Para além das alterações expostas, foram ainda aditados três novos artigos à Lei 4-C/2020, que se prendem com o dever de comunicação e proposta de acordo entre as partes (artigo 8.º-A), execução de garantias bancárias (artigo 12.º-A) e existência de regimes mais favoráveis (artigo 13.º-A).

  • O dever de comunicação

Através desta alteração, assiste agora ao arrendatário o dever de comunicar ao senhorio a sua intenção de beneficiar do regime de deferimento, tendo de o fazer através de carta registada, com aviso de receção, para a morada constante do contrato de arrendamento, e até 5 dias antes do vencimento da primeira renda em que pretenda beneficiar deste regime.

O prazo referido no parágrafo anterior é de 20 dias a contar da entrada em vigor da presente lei, para as rendas que se vençam durante o mês de julho de 2020.

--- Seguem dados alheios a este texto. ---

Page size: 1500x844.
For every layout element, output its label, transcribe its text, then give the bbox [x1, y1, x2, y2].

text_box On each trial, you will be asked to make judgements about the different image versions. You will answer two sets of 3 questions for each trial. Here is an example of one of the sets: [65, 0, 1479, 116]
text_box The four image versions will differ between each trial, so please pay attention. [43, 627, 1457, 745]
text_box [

Particular atenção para o facto de que estas comunicações deverem conter, sob pena de serem consideradas ineficazes:

  • O prazo de resposta de 10 dias, considerando-se como falta de resposta o incumprimento deste prazo;
  • O conteúdo que pode apresentar a resposta;
  • As consequências da falta de resposta.

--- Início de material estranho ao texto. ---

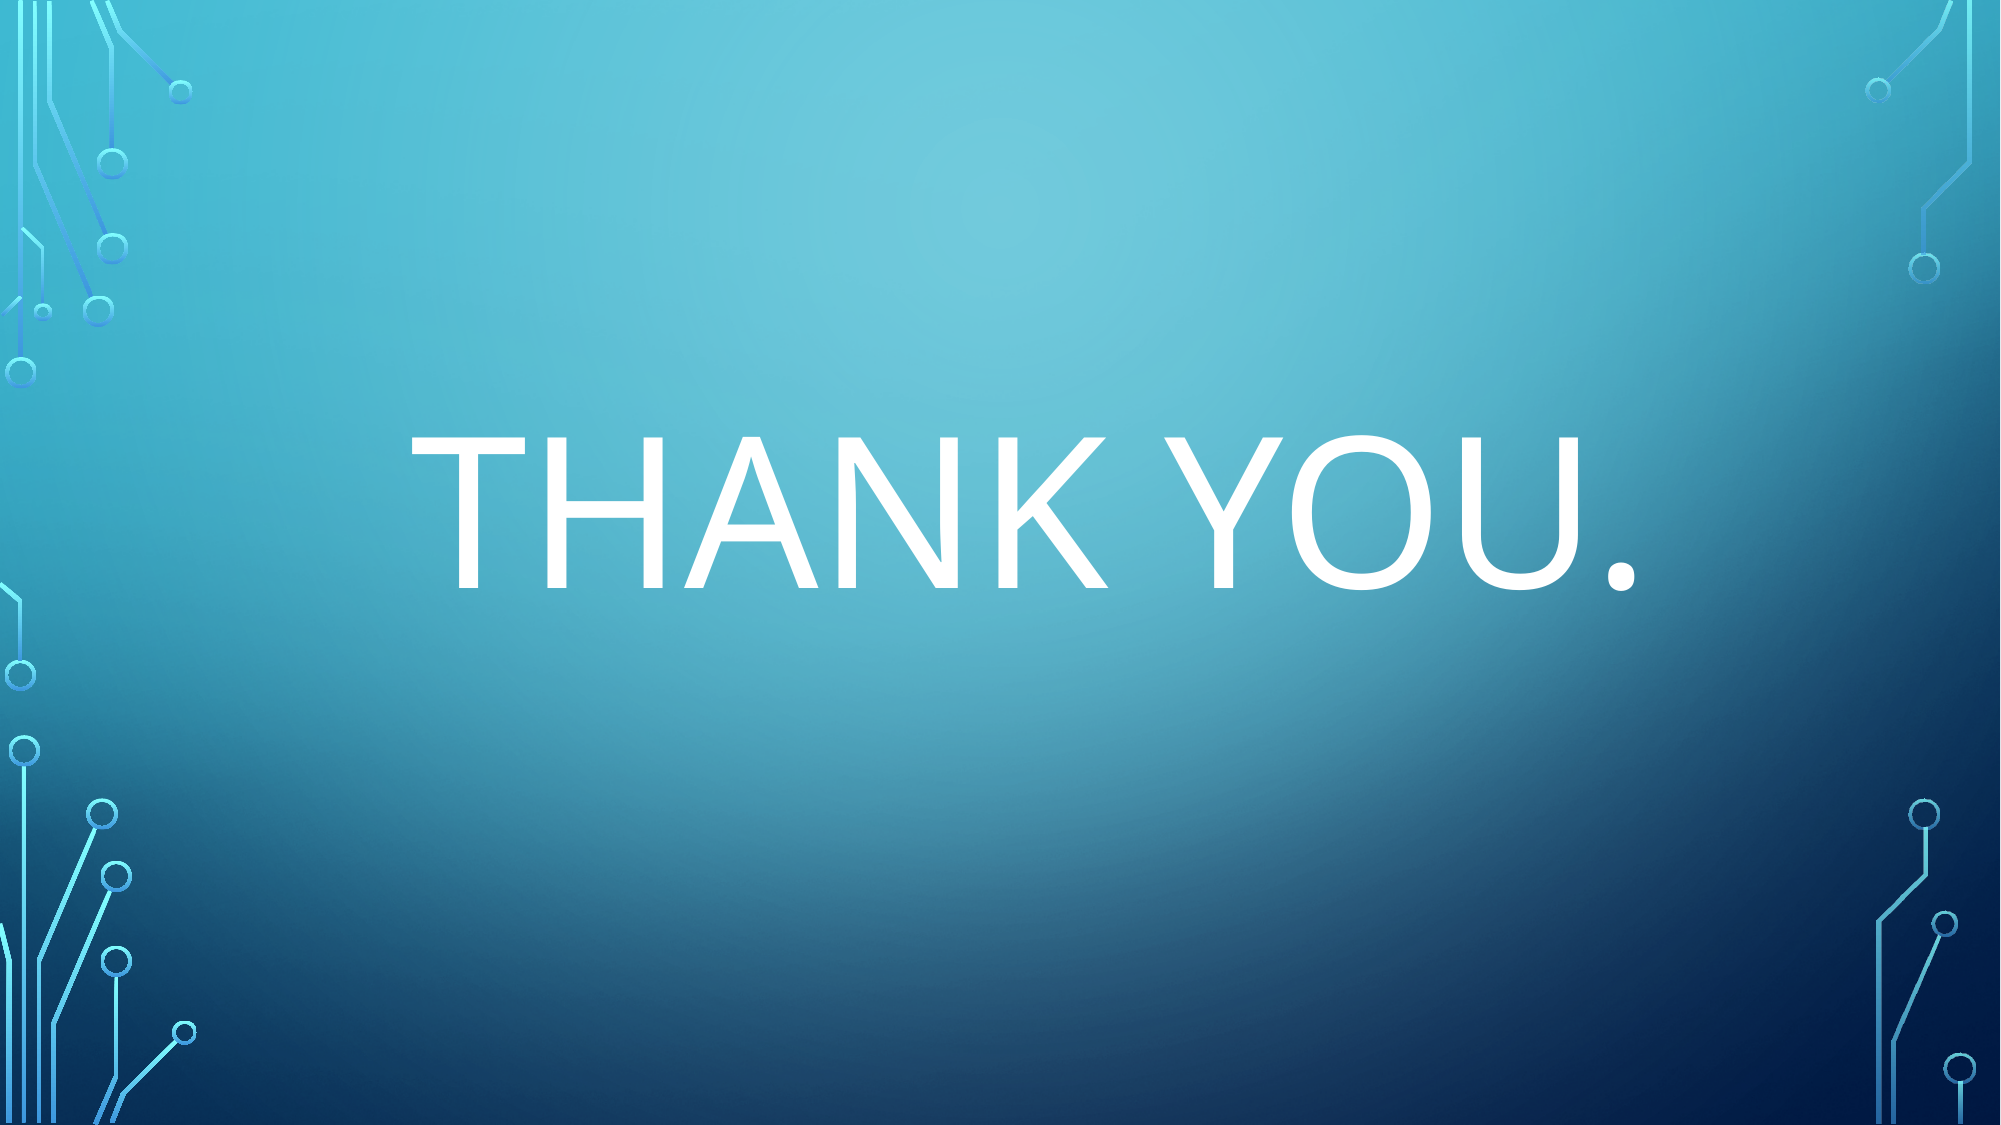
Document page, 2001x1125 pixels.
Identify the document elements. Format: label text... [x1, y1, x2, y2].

title Thank You. [218, 398, 1844, 642]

Em alternativa à comunicação acima referida, o arrendatário poderá apresentar ao senhorio uma proposta de acordo de pagamento de rendas vencidas e vincendas, que seja diferente do regime de deferimento, que deverá obedecer aos mesmos formalismos que o dever de comunicação, sendo que, neste caso, em caso de falta de resposta ou resposta transmitida depois do prazo conferido presume-se que o senhorio aceita a proposta apresentada pelo arrendatário.

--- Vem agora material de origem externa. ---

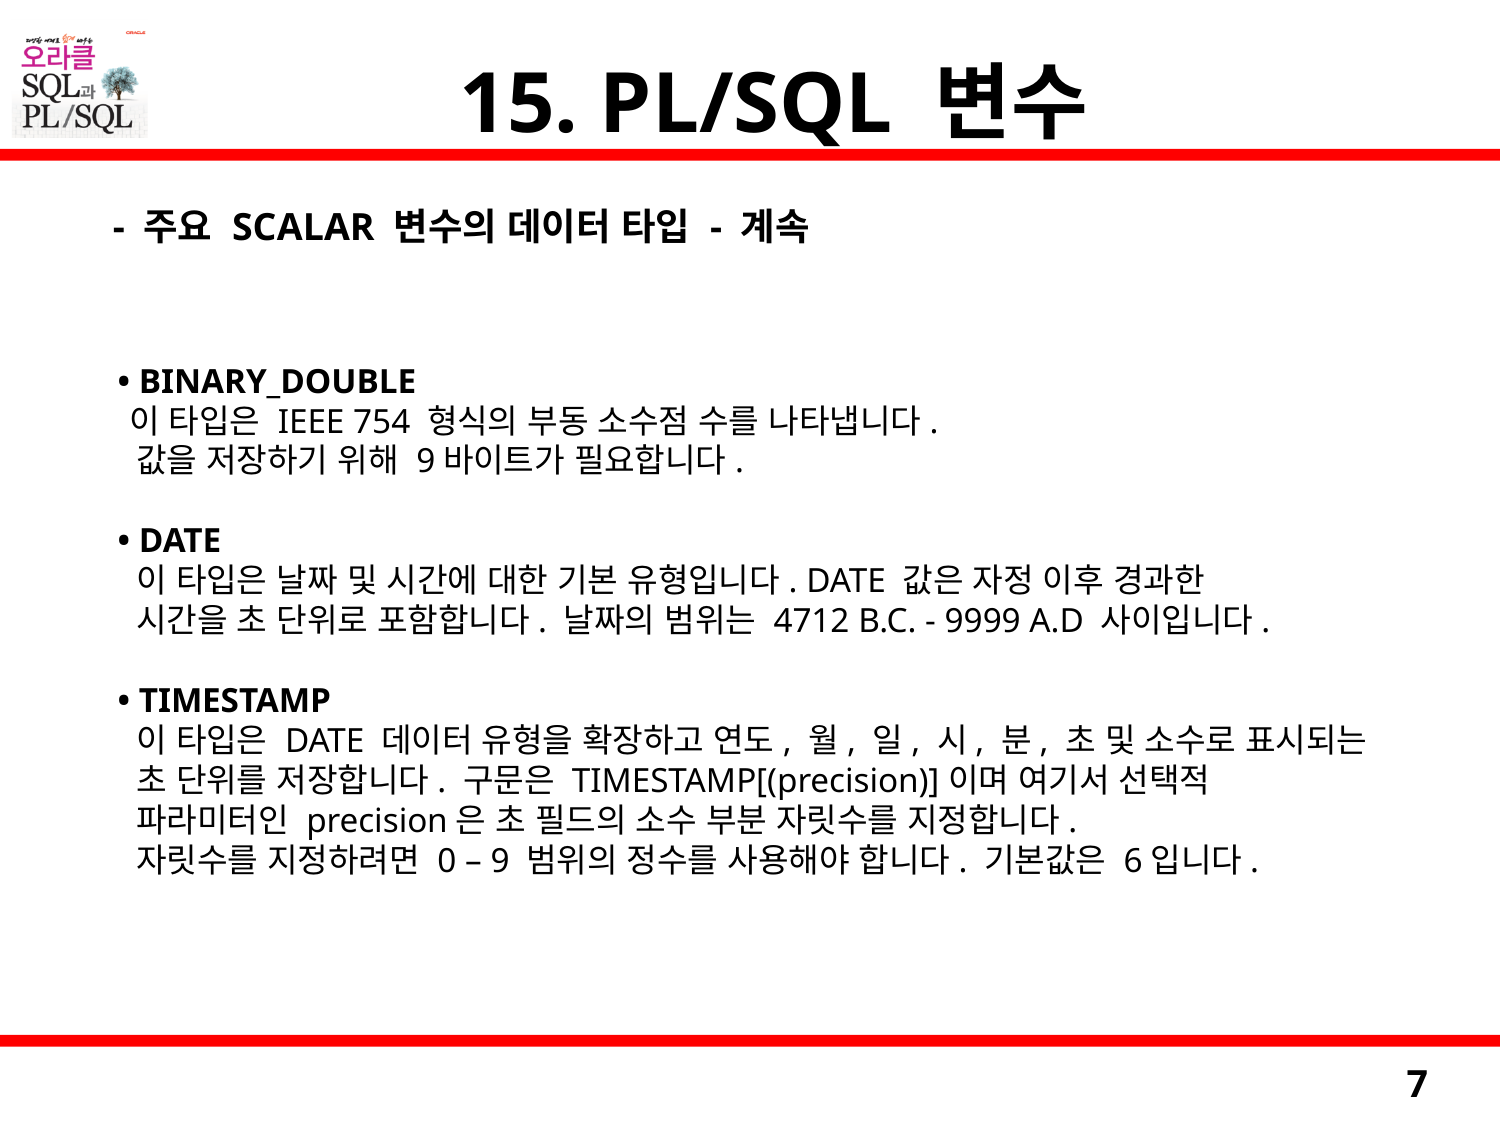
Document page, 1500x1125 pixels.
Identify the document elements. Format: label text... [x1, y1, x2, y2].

text_box - 주요 SCALAR 변수의 데이터 타입 - 계속 [63, 182, 870, 269]
picture [11, 19, 148, 138]
text_box • BINARY_DOUBLE 이 타입은 IEEE 754 형식의 부동 소수점 수를 나타냅니다. 값을 저장하기 위해 9바이트가 필요합니다. • DATE 이 타입은 날짜 및 시간에 대한 기본 유형입니다. DATE 값은 자정 이후 경과한 시간을 초 단위로 포함합니다. 날짜의 범위는 4712 B.C. - 9999 A.D 사이입니다. • TIMESTAMP 이 타입은 DATE 데이터 유형을 확장하고 연도, 월, 일, 시, 분, 초 및 소수로 표시되는 초 단위를 저장합니다. 구문은 TIMESTAMP[(precision)]이며 여기서 선택적 파라미터인 precision은 초 필드의 소수 부분 자릿수를 지정합니다. 자릿수를 지정하려면 0 – 9 범위의 정수를 사용해야 합니다. 기본값은 6입니다. [75, 277, 1425, 1002]
text_box 7 [1362, 1056, 1473, 1108]
text_box [0, 1033, 1500, 1049]
text_box [0, 147, 1500, 163]
text_box 15. PL/SQL 변수 [204, 0, 1343, 151]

Perante esta última alternativa, e dentro do prazo de 10 dias conferidos para resposta, o senhorio poderá formular uma contraproposta ao arrendatário.

O arrendatário deve responder no mesmo prazo de 10 dias, sendo que a recusa da contraproposta ou a ausência de resposta no prazo conferido, importa a aplicação do regime previsto para o deferimento de rendas.

  • Execução de garantias bancárias

No que diz respeito às garantias bancárias prestadas no âmbito de contratos de arrendamento não habitacionais é expressamente acautelado que o senhorio não as pode executar pelo incumprimento no pagamento das rendas.

  • Regime mais favoráveis

Finalmente, cabe ainda referir que a alteração ora em apreço não prejudica quaisquer acordos mais favoráveis para o arrendatário, que já tenham sido celebrados ou que se venham a celebrar, como é o caso do perdão de dívida ou outras modalidades de deferimento no pagamento de rendas, sempre que seja mais benéfico para o arrendatário.

Acrescenta-se ainda que, caso exista acordo previamente celebrado entre as partes que estabeleça condições menos favoráveis para o arrendatário, o mesmo fica sem efeito, mediante comunicação enviada pelo arrendatário ao senhorio, a dar conhecimento que quer beneficiar pelo regime previsto pela Lei n.º 17/2020, no prazo de 30 dias após a entrada em vigor da mesma, para a morada constante do contrato de arrendamento ou da sua comunicação imediatamente anterior.

A presente alteração veio ainda aclarar que, nos arrendamentos para fins não habitacionais, são consideradas nulas todas as cláusulas de renúncia a direitos atribuídos pela lei ora em apreço, recurso a meios judiciais, aceitação de aumentos de renda e alterações ao período contratual.

Contratos de utilização de espaço em centro comercial
Os contratos de utilização de espaço em centro comercial que se mostrem abrangidos pelo disposto no n.º 5 do artigo 168.º-A da Lei n.º 2/2020, de 31 de março, na redação conferida pela Lei n.º 27-A de 24 de julho, encontram-se expressamente excluídos do âmbito de aplicação do regime de deferimento supra referido.

Ou seja, de acordo com o referido diploma legal, nos contratos de exploração de imóveis para comércio e serviços em centros comerciais, não são devidos quaisquer valores a título de rendas mínimas até 31 de dezembro de 2020, sendo apenas devido aos proprietários dos centros comerciais o pagamento da componente variável da renda.

O arrendatário será igualmente responsável pelo pagamento de todas as despesas contratualmente acordadas, designadamente as referentes a despesas e encargos comuns.